CrossTune: Black-Box Few-Shot Classification with Label Enhancement
Danqing Luo, Chen Zhang, Yan Zhang, Haizhou Li
TL;DR
CrossTune presents a label-enhanced cross-attention framework for black-box, few-shot text classification that avoids costly prompt searches. By transforming labels into descriptive texts and aligning input representations with these label descriptions via multi-head cross-attention, it leverages a frozen LLM as a feature extractor. The method augments training data with ChatGPT-conditioned samples and uses a switch mechanism with a DeBERTa teacher to filter poor augmentations, achieving superior performance on seven benchmarks and showing data-efficient improvements even without augmentation.

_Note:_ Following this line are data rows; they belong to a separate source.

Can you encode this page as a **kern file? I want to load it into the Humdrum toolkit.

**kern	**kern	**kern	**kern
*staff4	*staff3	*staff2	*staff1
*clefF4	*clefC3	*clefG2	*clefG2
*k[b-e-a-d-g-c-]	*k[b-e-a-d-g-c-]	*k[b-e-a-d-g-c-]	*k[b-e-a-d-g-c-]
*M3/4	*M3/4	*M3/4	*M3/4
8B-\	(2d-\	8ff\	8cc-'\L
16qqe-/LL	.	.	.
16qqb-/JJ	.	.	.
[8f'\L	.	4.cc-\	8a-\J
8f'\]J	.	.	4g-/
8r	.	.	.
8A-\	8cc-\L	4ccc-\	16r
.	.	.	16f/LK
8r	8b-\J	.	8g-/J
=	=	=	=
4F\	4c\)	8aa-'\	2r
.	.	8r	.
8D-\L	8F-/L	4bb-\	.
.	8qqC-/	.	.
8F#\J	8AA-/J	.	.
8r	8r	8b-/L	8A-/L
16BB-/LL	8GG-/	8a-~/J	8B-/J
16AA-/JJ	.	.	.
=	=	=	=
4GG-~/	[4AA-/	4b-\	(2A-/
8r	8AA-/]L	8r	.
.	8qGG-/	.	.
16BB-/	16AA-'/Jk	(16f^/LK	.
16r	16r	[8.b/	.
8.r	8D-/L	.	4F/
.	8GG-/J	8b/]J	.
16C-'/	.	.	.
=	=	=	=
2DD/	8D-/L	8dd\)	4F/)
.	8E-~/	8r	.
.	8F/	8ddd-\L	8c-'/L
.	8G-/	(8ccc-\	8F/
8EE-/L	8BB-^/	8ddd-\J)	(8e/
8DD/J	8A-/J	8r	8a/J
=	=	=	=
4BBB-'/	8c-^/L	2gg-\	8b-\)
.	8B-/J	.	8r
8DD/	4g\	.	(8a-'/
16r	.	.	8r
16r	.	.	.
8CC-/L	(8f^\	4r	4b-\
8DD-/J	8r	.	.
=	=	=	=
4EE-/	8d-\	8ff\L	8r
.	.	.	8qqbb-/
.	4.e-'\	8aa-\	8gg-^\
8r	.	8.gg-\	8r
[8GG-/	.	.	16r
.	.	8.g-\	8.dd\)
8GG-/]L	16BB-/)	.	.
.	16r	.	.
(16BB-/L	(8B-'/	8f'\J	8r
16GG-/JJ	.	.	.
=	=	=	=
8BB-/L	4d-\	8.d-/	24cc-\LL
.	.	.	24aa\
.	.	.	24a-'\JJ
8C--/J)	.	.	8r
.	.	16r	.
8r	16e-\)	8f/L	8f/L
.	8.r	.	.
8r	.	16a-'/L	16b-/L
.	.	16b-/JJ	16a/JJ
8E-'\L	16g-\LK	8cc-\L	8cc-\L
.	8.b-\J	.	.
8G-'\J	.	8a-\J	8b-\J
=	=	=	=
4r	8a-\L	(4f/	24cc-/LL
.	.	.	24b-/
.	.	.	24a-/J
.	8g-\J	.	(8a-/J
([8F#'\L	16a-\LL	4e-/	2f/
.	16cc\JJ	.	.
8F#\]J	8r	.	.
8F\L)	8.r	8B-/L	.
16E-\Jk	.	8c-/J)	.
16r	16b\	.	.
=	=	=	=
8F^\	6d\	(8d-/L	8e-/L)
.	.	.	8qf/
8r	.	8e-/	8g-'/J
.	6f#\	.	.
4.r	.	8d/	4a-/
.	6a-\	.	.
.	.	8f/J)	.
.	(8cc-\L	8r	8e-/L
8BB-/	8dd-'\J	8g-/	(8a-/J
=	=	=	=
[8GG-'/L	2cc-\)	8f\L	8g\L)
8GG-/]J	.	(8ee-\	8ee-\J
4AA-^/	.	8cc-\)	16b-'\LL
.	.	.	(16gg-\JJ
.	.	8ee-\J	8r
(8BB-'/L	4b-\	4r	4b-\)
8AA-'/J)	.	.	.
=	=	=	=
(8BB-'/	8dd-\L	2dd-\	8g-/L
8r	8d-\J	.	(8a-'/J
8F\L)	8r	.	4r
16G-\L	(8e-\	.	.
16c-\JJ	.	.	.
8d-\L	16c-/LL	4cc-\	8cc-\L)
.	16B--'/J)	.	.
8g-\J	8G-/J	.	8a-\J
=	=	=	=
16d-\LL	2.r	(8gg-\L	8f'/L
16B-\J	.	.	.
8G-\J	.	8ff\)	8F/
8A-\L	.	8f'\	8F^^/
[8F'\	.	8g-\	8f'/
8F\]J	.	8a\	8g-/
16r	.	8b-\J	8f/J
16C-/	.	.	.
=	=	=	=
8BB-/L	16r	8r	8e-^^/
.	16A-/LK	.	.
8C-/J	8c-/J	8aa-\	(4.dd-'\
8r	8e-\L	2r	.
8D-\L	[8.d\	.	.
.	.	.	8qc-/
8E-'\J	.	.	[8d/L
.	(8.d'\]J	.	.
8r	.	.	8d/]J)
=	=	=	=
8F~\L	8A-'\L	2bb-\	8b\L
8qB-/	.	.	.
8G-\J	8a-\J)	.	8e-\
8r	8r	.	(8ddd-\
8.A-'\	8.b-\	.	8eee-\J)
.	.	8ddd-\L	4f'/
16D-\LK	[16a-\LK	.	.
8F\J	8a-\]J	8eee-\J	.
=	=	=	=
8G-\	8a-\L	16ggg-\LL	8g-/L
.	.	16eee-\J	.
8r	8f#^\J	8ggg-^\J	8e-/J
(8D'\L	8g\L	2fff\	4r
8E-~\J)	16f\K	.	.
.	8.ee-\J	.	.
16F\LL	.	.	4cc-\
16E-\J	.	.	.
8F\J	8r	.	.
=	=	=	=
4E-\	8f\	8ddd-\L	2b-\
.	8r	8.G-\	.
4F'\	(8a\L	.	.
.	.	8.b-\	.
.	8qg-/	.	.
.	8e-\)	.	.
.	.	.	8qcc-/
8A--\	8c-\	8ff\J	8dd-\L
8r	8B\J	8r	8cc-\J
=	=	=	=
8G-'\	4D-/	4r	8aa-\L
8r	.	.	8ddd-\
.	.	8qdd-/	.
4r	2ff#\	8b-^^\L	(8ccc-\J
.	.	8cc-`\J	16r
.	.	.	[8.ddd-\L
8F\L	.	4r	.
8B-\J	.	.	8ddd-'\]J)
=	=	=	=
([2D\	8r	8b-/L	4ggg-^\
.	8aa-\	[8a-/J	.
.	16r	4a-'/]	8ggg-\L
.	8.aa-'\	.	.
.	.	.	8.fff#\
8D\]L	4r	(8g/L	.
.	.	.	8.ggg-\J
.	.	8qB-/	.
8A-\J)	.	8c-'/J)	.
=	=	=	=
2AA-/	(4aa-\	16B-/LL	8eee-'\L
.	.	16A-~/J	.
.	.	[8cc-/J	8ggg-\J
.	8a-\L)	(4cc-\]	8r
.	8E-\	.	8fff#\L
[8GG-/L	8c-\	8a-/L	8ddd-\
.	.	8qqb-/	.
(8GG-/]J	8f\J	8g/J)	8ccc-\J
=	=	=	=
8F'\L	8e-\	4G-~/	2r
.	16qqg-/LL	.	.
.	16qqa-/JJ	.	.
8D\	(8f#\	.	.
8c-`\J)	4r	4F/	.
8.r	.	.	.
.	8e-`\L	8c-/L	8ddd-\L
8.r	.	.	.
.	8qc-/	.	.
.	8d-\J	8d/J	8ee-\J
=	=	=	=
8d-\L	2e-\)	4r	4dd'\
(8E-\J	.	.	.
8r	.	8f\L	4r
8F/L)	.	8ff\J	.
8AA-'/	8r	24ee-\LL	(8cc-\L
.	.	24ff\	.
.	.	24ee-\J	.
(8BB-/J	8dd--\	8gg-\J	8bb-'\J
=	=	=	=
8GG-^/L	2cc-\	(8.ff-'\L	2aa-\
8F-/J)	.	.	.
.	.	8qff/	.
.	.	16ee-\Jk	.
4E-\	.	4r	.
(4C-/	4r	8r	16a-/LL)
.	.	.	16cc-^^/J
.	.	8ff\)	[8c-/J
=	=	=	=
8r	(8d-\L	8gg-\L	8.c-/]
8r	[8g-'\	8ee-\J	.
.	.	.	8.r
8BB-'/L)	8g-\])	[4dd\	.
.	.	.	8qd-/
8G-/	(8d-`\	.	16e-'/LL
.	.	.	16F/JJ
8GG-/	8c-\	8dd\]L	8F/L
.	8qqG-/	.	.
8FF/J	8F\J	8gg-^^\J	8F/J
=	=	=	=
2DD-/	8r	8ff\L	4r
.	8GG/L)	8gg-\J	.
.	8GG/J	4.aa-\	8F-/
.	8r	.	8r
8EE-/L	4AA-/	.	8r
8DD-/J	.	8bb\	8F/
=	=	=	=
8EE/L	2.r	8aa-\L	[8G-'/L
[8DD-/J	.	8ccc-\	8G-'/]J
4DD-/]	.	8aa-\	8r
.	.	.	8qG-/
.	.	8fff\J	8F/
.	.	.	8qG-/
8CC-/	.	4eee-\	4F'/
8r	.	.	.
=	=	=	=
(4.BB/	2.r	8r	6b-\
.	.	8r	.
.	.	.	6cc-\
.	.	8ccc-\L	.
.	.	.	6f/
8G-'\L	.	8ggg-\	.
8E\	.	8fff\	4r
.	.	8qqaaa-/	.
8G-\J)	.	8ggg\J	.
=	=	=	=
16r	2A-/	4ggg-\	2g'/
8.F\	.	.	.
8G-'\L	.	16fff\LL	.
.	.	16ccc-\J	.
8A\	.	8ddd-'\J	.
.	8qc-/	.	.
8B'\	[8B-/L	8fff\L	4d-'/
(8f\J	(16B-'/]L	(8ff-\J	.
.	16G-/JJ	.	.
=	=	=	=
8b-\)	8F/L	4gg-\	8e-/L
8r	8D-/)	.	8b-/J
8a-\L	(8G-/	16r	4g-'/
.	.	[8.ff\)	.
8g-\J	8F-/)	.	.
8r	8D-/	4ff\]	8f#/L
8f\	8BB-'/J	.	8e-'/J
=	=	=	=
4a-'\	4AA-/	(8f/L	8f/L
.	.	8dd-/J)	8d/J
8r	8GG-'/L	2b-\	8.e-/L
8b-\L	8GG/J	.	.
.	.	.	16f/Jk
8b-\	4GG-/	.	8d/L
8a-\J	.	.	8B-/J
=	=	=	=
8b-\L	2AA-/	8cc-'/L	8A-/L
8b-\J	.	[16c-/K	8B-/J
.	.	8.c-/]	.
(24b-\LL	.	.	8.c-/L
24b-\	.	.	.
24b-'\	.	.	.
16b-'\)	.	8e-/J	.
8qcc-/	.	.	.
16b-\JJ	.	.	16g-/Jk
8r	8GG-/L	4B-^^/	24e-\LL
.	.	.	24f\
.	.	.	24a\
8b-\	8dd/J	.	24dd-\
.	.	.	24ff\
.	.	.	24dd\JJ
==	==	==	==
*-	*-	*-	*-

This work advances practical LMaaS adaptation by combining label semantics, data augmentation, and quality control to improve generalization in low-resource settings.
Abstract
Training or finetuning large-scale language models (LLMs) requires substantial computation resources, motivating recent efforts to explore parameter-efficient adaptation to downstream tasks. One approach is to treat these models as black boxes and use forward passes (Inference APIs) to interact with them. Current research focuses on adapting these black-box models to downstream tasks using gradient-free prompt optimization, but this often involves an expensive process of searching task-specific prompts. Therefore, we are motivated to study black-box language model adaptation without prompt search. Specifically, we introduce a label-enhanced cross-attention network called CrossTune, which models the semantic relatedness between the input text sequence and task-specific label descriptions. Its effectiveness is examined in the context of few-shot text classification. To improve the generalization of CrossTune, we utilize ChatGPT to generate additional training data through in-context learning. A switch mechanism is implemented to exclude low-quality ChatGPT-generated data. Through extensive experiments on seven benchmark text classification datasets, we demonstrate that our proposed approach outperforms the previous state-of-the-art gradient-free black-box tuning method by 5.7% on average. Even without using ChatGPT-augmented data, CrossTune performs better or comparably than previous black-box tuning methods, suggesting the effectiveness of our approach.